Max whistled tonelessly. “So maybe Perske was right.” It didn’t say “Doomsday Virus” explicitly, but that’s essentially what he guessed a cross-platform virus would be.
He carried the paper out of the building and read the title over again. He looked back into the darkened doorway and contemplated going back to search for the rest of the document, but there was too much trash and it was unlikely that Max could do a better job at finding it than the local-search robot had. He folded the stiff paper and slid it into his pocket.
“Come on, Linus,” he called and walked down the steps to the waiting cab. There was a ruckus in the hall behind him. After a moment Linus shot through the door, tumbled over the steps, and rolled against the side of the cab with a thump. As Max helped the penguin up he heard what sounded like a brief clanking emanating from deep inside the Army of Darkness headquarters. He looked at the building’s open doorway and saw only papers rustling in a slight breeze, nothing more. It was probably just the robot returning to its home behind the pet door. He shook his head, pulled open the cab door, and ushered Linus inside.
As they settled into the back seat, the cabby asked, “Where to now?”
Max chewed his lip in thought. He recalled the final note on the AOD message board. ‘Try ‘Funny Pages.’”

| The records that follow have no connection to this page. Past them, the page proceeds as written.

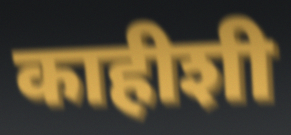
काहीशी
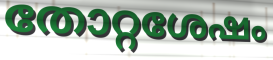
തോറ്റശേഷം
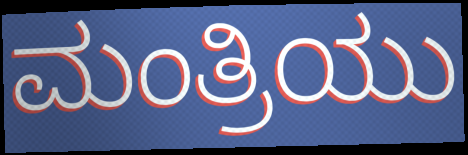
ಮಂತ್ರಿಯು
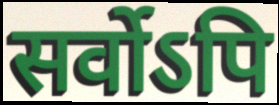
सर्वोऽपि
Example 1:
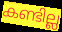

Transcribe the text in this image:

കണ്ടില്ല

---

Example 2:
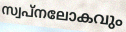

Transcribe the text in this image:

സ്വപ്നലോകവും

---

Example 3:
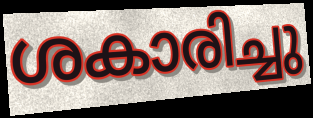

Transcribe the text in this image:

ശകാരിച്ചു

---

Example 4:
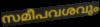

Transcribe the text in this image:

സമീപവശവും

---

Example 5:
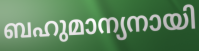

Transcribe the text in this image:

ബഹുമാന്യനായി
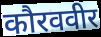
कौरववीर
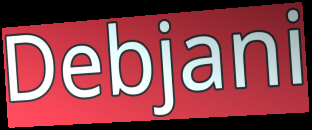
Debjani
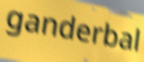
ganderbal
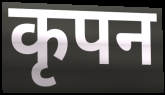
कृपन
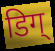
डिग्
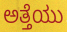
ಅತ್ತೆಯು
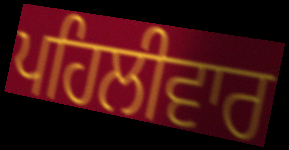
ਪਹਿਲੀਵਾਰ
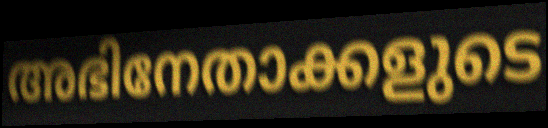
അഭിനേതാക്കളുടെ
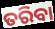
ତରିବା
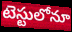
టెస్టులోనూ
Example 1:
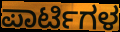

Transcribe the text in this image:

ಪಾರ್ಟಿಗಳ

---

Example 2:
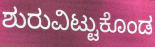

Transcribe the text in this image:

ಶುರುವಿಟ್ಟುಕೊಂಡ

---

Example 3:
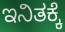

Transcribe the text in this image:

ಇನಿತಕ್ಕೆ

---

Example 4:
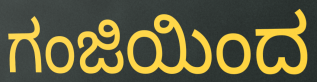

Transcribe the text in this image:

ಗಂಜಿಯಿಂದ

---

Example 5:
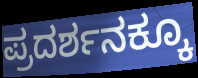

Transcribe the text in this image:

ಪ್ರದರ್ಶನಕ್ಕೂ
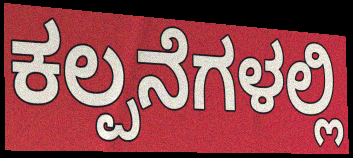
ಕಲ್ಪನೆಗಳಲ್ಲಿ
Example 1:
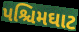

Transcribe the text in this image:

પશ્ચિમઘાટ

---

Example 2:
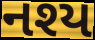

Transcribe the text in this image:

નશ્ય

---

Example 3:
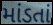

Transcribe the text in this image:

માંડતાં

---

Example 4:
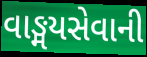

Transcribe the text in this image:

વાઙ્મયસેવાની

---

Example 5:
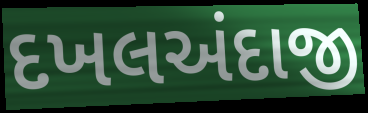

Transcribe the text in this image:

દખલઅંદાજી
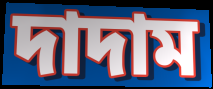
দাদাম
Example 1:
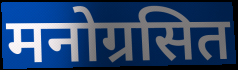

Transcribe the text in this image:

मनोग्रसित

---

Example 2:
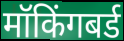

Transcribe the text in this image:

मॉकिंगबर्ड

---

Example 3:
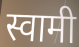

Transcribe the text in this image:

स्वामी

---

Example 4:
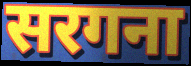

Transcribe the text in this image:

सरगना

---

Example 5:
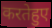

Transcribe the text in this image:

करतेहुए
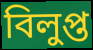
বিলুপ্ত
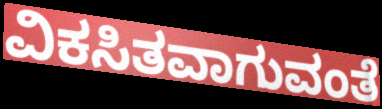
ವಿಕಸಿತವಾಗುವಂತೆ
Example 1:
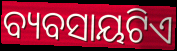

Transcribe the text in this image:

ବ୍ୟବସାୟଟିଏ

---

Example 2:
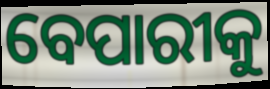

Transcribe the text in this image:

ବେପାରୀକୁ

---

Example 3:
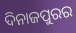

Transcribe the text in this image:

ଦିନାଜପୁରର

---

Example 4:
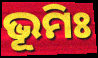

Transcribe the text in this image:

ଭୂମିଃ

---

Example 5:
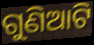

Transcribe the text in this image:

ଗୁଣିଆଟି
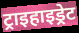
ट्राइहाइड्रेट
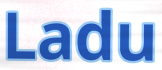
Ladu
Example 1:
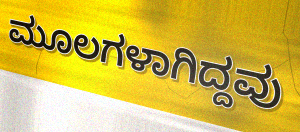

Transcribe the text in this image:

ಮೂಲಗಳಾಗಿದ್ದವು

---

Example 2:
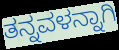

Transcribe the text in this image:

ತನ್ನವಳನ್ನಾಗಿ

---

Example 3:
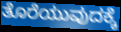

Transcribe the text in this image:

‘There are more than ten-thousand sites that come up in a search on ‘Funny’ and ‘Pages,” said the cabby.
‘Try a search on the exact phrase.”
“Still more than ten-thousand ‘Funny Pages’ sites, mostly with links to comics.”
He tried to picture the kinds of people who would have been members of the AOD - the hackers Perske had described - and what sorts of things they did to pass the time online.
“How about,” said Max, “‘Funny Pages’, exact phrase, and ‘chat’?”
Max slouched in his seat. He recalled that a few of the grad students were obsessed with online roll-playing communities.
“Try ‘Funny Pages’, exact phrase,” said Max after a few moments, “and ‘Multi User Game’, exact phrase.”
“Four sites. Three are dead, but one’s still up.”
“Take me there,” said Max, and the cab sped off.